Les exportations de services PICTE des États-Unis vers le Canada ont augmenté au taux annuel moyen de 4,0 % entre 2006 et 2016. Elles atteignaient 28 milliards $ U.S. en 2016 soit 52 % des exportations américaines de services au Canada. En contrepartie, les États-Unis importaient 13,9 milliards $ U.S. de PICTE du Canada en 2016 soit 46 % de toutes leurs importations de services provenant du Canada.

Les États-Unis affichaient en 2016 un surplus commercial avec le Canada dans 23 des 27 catégories répertoriées par l’étude.
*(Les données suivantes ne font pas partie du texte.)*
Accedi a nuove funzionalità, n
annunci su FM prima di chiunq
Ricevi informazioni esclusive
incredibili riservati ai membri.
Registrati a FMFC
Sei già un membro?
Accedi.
Le tableau suivant présente les catégories pour lesquelles les surplus américains sont les plus élevés ainsi que celles où le Canada est en surplus.

Commerce de services des États-Unis avec le Canada en 2016

(milliard $ É-U.)

 

Mode

Export.

Import.

Solde

Voyages

C

15,9

7,9

8,1

Services financiers

P

6,4

2,0

4,4

Logiciels

TIC

2,2

0,2

2,0

Services d’assurance

P

1,9

0,5

1,4

Produits reliés à l’audio-visuel

P

1,9

0,5

1,4

Services de recherche et de développement

P

0,4

2,0

-1,6

Services informatiques

TIC

2,1

3,2

-1,2

Autres services techniques et d’affaires inclus dans les services PICTE

P

0,2

0,9

-0,6

Autres services techniques et d’affaires non inclus dans les services PICTE

C

0,4

0,9

-0,5

C : mode conventionnel de prestation

TIC : services reliés directement aux TIC

P : présentant un potentiel de prestation numérique à distance

 

Conclusion 

Dans un récent billet, nous reconnaissions l’intérêt qu’il y aurait à renouveler l’ALÉNA pour l’adapter aux nouvelles réalités du commerce électronique et à l’importance accrue des services dans l’économie et le commerce international.
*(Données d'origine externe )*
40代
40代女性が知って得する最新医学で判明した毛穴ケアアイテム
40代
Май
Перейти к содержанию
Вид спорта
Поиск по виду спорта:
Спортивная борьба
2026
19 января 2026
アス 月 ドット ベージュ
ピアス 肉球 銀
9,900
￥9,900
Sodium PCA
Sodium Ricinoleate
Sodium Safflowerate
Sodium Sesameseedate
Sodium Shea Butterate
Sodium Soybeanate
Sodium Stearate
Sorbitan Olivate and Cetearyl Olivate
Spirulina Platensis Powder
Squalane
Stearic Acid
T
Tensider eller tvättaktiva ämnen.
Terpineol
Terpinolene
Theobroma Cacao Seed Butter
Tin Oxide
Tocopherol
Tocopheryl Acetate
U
Bien qu’elles reposent sur des estimations, les données produites par le USDOC suggèrent que les échanges numériques entre les États-Unis et le Canada constituent une réalité importante et en croissance, ce qui milite en faveur d’une attention accrue à ce secteur de l’économie. Bien qu’en vertu de la loi des avantages comparatifs il ne soit pas nécessaire qu’un pays affiche des surplus dans tous les domaines faisant l’objet d’échanges, l’avantage global que semble avoir les États-Unis face au Canada dans les échanges de services et notamment de services offerts par voie numérique doit interpeller les autorités publiques et les milieux économiques canadiens. Il faut en effet se demander si des ajustements importants aux politiques industrielles et commerciales ne doivent pas être envisagés. Dans cette perspective, il apparait important que les institutions publiques et privées mènent des enquêtes et effectuent des analyses pour préciser et approfondir les connaissances touchant les incidences des échanges numériques sur la vitalité et les perspectives d’avenir de l’économie canadienne.

 


 


[1] Susan A. Aaronson, A comprehensive Approach to Digital Trade Provisions in NAFTA 2.0, CIGI PAPERS NO 154, november 2017.